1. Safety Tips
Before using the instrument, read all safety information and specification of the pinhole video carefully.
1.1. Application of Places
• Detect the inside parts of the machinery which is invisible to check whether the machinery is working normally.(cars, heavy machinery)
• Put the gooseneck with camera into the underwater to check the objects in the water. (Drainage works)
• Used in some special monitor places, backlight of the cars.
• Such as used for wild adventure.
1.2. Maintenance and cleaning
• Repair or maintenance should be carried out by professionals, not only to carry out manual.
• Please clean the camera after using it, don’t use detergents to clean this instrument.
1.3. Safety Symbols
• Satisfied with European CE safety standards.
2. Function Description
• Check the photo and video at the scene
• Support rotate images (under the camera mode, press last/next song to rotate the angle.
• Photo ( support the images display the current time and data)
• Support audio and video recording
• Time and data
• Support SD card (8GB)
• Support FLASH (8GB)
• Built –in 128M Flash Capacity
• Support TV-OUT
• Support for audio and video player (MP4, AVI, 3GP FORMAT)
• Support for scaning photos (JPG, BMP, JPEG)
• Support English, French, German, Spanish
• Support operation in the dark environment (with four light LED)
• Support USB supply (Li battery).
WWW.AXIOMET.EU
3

━━━━━━━━━━

● Task to complete
Transcribe each entry. Leave nothing out.

● Solved problem
1. Safety Tips
Before using the instrument, read all safety information and specification of the pinhole video carefully.
1.1. Application of Places
• Detect the inside parts of the machinery which is invisible to check whether the machinery is working normally.(cars, heavy machinery)
• Put the gooseneck with camera into the underwater to check the objects in the water. (Drainage works)
• Used in some special monitor places, backlight of the cars.
• Such as used for wild adventure.
1.2. Maintenance and cleaning
• Repair or maintenance should be carried out by professionals, not only to carry out manual.
• Please clean the camera after using it, don’t use detergents to clean this instrument.
1.3. Safety Symbols
• Satisfied with European CE safety standards.
2. Function Description
• Check the photo and video at the scene
• Support rotate images (under the camera mode, press last/next song to rotate the angle.
• Photo ( support the images display the current time and data)
• Support audio and video recording
• Time and data
• Support SD card (8GB)
• Support FLASH (8GB)
• Built –in 128M Flash Capacity
• Support TV-OUT
• Support for audio and video player (MP4, AVI, 3GP FORMAT)
• Support for scaning photos (JPG, BMP, JPEG)
• Support English, French, German, Spanish
• Support operation in the dark environment (with four light LED)
• Support USB supply (Li battery).
WWW.AXIOMET.EU
3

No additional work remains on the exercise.